UEFA postponed Euro 2020 by a year after the onset of the pandemic last year and as the continent tries to deal with the threat of new variants of the virus, successfully completing the tournament will be, by itself, an enormous achievement.

Current UEFA President Aleksander Ceferin always had reservations regarding Platini’s plan even before the virus presented complex financial and logistical difficulties.

“It’s quite a tough situation, a tough format by itself, and with COVID it’s even tougher,” Ceferin told The Associated Press. “So it’s not easy but now it looks OK and I can’t imagine that this crisis will be worse.”

Travel increases the risk of contracting the virus and it also ends up adding to the workload of the players returning to their national squads after a tired and fixture-congested season with their respective clubs in Europe.

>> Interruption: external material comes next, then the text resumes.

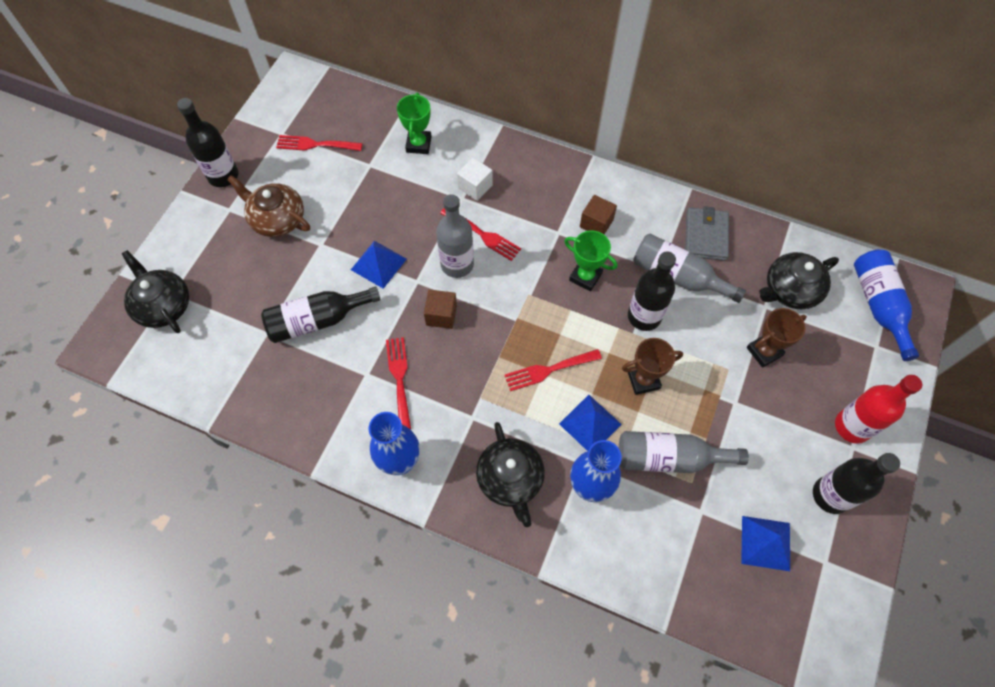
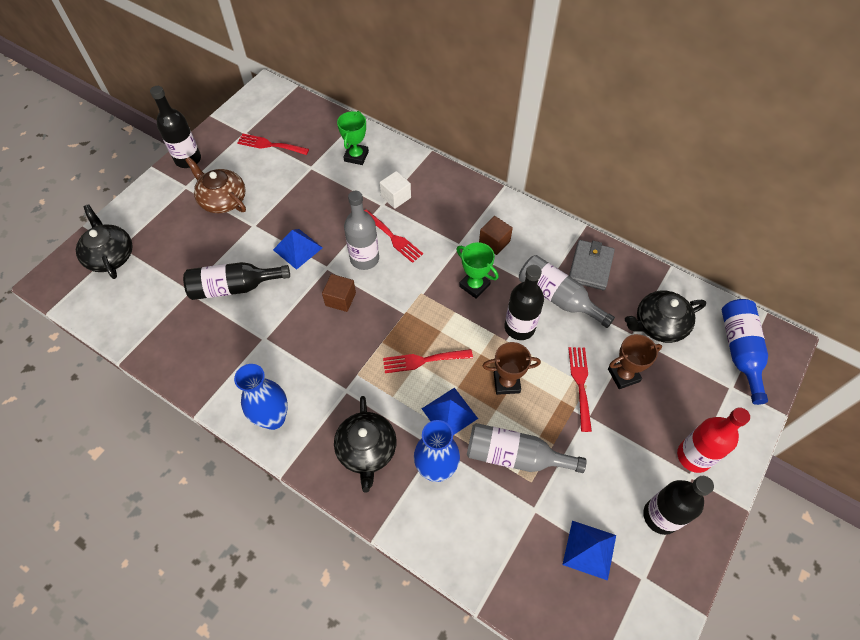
camera: 10 degrees right, 5 degrees down
red fork [386,337,411,429] -> red fork moved to [568,347,592,432]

“It actually makes it harder, because you have more travel, less recovery etc.,” said Jonas Baer-Hoffmann, the general secretary of world players’ union FIFPRO.

“We have seen that travel is a substantial risk factor to any of the COVID protocols that professional sports have undertaken.”

Euro 2020 will probably be the first major competition in the world football calendar where large sections of fans will be able to attend games for the first time since March 2020. However, not all supporters and fans will be able to cherish the experience with strict travel restrictions prevailing all over Europe which might end up affecting UEFA’s revenue streams.

For example, Ukraine will play its home matches in Amsterdam and Bucharest. “This is very sad news but we have what we have,” Ukraine goalkeeper Andriy Pyatov said. “We should be stronger than before and play for our fans. They have cut our ’12th man’ in the Netherlands. We should show them how we are strong.”